What the task asks >> Transcribe all the data, leaving each word as it is.

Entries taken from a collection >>
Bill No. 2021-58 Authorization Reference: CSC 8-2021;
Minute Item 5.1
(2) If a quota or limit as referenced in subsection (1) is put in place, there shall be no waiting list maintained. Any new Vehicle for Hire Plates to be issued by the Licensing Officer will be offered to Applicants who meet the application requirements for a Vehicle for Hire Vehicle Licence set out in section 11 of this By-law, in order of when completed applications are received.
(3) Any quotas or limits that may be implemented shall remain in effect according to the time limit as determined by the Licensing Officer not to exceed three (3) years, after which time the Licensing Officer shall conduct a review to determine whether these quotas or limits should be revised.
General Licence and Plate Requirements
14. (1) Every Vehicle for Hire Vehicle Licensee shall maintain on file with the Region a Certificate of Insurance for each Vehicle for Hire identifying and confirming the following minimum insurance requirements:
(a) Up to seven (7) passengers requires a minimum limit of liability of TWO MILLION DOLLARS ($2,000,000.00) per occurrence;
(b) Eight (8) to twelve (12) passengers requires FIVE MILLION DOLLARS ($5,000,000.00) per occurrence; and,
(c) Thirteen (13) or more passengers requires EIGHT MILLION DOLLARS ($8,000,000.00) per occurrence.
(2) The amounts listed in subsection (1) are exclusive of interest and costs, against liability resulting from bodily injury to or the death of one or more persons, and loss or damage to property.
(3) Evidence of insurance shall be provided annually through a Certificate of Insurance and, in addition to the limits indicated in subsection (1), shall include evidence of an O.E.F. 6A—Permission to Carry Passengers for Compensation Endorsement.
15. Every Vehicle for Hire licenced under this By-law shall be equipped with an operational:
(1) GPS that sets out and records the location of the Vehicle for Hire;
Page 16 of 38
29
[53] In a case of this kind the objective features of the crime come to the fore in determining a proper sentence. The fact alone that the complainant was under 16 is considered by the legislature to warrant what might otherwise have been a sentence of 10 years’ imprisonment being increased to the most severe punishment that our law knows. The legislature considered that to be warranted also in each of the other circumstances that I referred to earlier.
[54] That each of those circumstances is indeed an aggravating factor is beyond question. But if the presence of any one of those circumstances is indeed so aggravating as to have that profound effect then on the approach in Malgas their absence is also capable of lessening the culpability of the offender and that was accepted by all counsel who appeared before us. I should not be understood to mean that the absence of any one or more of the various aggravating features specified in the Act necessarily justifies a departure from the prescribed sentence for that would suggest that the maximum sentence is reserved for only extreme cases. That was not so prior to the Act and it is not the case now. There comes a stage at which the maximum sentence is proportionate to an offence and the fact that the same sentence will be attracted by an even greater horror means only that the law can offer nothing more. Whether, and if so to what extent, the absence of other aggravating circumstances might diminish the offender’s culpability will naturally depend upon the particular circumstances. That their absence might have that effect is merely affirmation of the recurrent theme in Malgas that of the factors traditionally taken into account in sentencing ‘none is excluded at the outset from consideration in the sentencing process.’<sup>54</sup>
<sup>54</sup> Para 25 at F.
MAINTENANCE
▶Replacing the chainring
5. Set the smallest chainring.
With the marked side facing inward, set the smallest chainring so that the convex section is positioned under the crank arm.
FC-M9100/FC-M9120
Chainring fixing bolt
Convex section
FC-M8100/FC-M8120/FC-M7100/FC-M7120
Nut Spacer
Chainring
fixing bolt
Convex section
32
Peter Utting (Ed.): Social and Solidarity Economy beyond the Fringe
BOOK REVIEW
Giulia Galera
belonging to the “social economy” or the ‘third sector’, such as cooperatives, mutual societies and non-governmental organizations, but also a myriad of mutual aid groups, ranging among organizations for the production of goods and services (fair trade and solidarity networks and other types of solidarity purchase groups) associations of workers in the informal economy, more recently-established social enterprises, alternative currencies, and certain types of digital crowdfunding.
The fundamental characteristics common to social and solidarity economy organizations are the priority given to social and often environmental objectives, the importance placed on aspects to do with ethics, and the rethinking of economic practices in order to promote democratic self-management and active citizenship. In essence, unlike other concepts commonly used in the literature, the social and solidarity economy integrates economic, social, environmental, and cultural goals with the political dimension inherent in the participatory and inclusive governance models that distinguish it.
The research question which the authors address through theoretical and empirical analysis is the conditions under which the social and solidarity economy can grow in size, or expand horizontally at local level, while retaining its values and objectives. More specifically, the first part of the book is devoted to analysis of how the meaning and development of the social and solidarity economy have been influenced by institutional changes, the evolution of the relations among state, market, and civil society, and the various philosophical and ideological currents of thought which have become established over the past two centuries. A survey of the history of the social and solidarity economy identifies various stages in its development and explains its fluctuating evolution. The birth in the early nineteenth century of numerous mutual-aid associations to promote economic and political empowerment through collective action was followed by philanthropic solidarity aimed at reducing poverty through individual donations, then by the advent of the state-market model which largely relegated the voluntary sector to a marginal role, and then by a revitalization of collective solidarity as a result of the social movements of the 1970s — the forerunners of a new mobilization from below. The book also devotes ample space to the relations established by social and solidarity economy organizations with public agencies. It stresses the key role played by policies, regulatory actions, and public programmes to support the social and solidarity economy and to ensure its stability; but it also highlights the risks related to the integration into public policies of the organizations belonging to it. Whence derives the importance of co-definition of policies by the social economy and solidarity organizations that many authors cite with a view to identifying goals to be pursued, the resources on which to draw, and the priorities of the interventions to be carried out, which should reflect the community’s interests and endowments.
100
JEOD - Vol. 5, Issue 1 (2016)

Output >>
Bill No. 2021-58 Authorization Reference: CSC 8-2021;
Minute Item 5.1
(2) If a quota or limit as referenced in subsection (1) is put in place, there shall be no waiting list maintained. Any new Vehicle for Hire Plates to be issued by the Licensing Officer will be offered to Applicants who meet the application requirements for a Vehicle for Hire Vehicle Licence set out in section 11 of this By-law, in order of when completed applications are received.
(3) Any quotas or limits that may be implemented shall remain in effect according to the time limit as determined by the Licensing Officer not to exceed three (3) years, after which time the Licensing Officer shall conduct a review to determine whether these quotas or limits should be revised.
General Licence and Plate Requirements
14. (1) Every Vehicle for Hire Vehicle Licensee shall maintain on file with the Region a Certificate of Insurance for each Vehicle for Hire identifying and confirming the following minimum insurance requirements:
(a) Up to seven (7) passengers requires a minimum limit of liability of TWO MILLION DOLLARS ($2,000,000.00) per occurrence;
(b) Eight (8) to twelve (12) passengers requires FIVE MILLION DOLLARS ($5,000,000.00) per occurrence; and,
(c) Thirteen (13) or more passengers requires EIGHT MILLION DOLLARS ($8,000,000.00) per occurrence.
(2) The amounts listed in subsection (1) are exclusive of interest and costs, against liability resulting from bodily injury to or the death of one or more persons, and loss or damage to property.
(3) Evidence of insurance shall be provided annually through a Certificate of Insurance and, in addition to the limits indicated in subsection (1), shall include evidence of an O.E.F. 6A—Permission to Carry Passengers for Compensation Endorsement.
15. Every Vehicle for Hire licenced under this By-law shall be equipped with an operational:
(1) GPS that sets out and records the location of the Vehicle for Hire;
Page 16 of 38
29
[53] In a case of this kind the objective features of the crime come to the fore in determining a proper sentence. The fact alone that the complainant was under 16 is considered by the legislature to warrant what might otherwise have been a sentence of 10 years’ imprisonment being increased to the most severe punishment that our law knows. The legislature considered that to be warranted also in each of the other circumstances that I referred to earlier.
[54] That each of those circumstances is indeed an aggravating factor is beyond question. But if the presence of any one of those circumstances is indeed so aggravating as to have that profound effect then on the approach in Malgas their absence is also capable of lessening the culpability of the offender and that was accepted by all counsel who appeared before us. I should not be understood to mean that the absence of any one or more of the various aggravating features specified in the Act necessarily justifies a departure from the prescribed sentence for that would suggest that the maximum sentence is reserved for only extreme cases. That was not so prior to the Act and it is not the case now. There comes a stage at which the maximum sentence is proportionate to an offence and the fact that the same sentence will be attracted by an even greater horror means only that the law can offer nothing more. Whether, and if so to what extent, the absence of other aggravating circumstances might diminish the offender’s culpability will naturally depend upon the particular circumstances. That their absence might have that effect is merely affirmation of the recurrent theme in Malgas that of the factors traditionally taken into account in sentencing ‘none is excluded at the outset from consideration in the sentencing process.’<sup>54</sup>
<sup>54</sup> Para 25 at F.
MAINTENANCE
▶Replacing the chainring
5. Set the smallest chainring.
With the marked side facing inward, set the smallest chainring so that the convex section is positioned under the crank arm.
FC-M9100/FC-M9120
Chainring fixing bolt
Convex section
FC-M8100/FC-M8120/FC-M7100/FC-M7120
Nut Spacer
Chainring
fixing bolt
Convex section
32
Peter Utting (Ed.): Social and Solidarity Economy beyond the Fringe
BOOK REVIEW
Giulia Galera
belonging to the “social economy” or the ‘third sector’, such as cooperatives, mutual societies and non-governmental organizations, but also a myriad of mutual aid groups, ranging among organizations for the production of goods and services (fair trade and solidarity networks and other types of solidarity purchase groups) associations of workers in the informal economy, more recently-established social enterprises, alternative currencies, and certain types of digital crowdfunding.
The fundamental characteristics common to social and solidarity economy organizations are the priority given to social and often environmental objectives, the importance placed on aspects to do with ethics, and the rethinking of economic practices in order to promote democratic self-management and active citizenship. In essence, unlike other concepts commonly used in the literature, the social and solidarity economy integrates economic, social, environmental, and cultural goals with the political dimension inherent in the participatory and inclusive governance models that distinguish it.
The research question which the authors address through theoretical and empirical analysis is the conditions under which the social and solidarity economy can grow in size, or expand horizontally at local level, while retaining its values and objectives. More specifically, the first part of the book is devoted to analysis of how the meaning and development of the social and solidarity economy have been influenced by institutional changes, the evolution of the relations among state, market, and civil society, and the various philosophical and ideological currents of thought which have become established over the past two centuries. A survey of the history of the social and solidarity economy identifies various stages in its development and explains its fluctuating evolution. The birth in the early nineteenth century of numerous mutual-aid associations to promote economic and political empowerment through collective action was followed by philanthropic solidarity aimed at reducing poverty through individual donations, then by the advent of the state-market model which largely relegated the voluntary sector to a marginal role, and then by a revitalization of collective solidarity as a result of the social movements of the 1970s — the forerunners of a new mobilization from below. The book also devotes ample space to the relations established by social and solidarity economy organizations with public agencies. It stresses the key role played by policies, regulatory actions, and public programmes to support the social and solidarity economy and to ensure its stability; but it also highlights the risks related to the integration into public policies of the organizations belonging to it. Whence derives the importance of co-definition of policies by the social economy and solidarity organizations that many authors cite with a view to identifying goals to be pursued, the resources on which to draw, and the priorities of the interventions to be carried out, which should reflect the community’s interests and endowments.
100
JEOD - Vol. 5, Issue 1 (2016)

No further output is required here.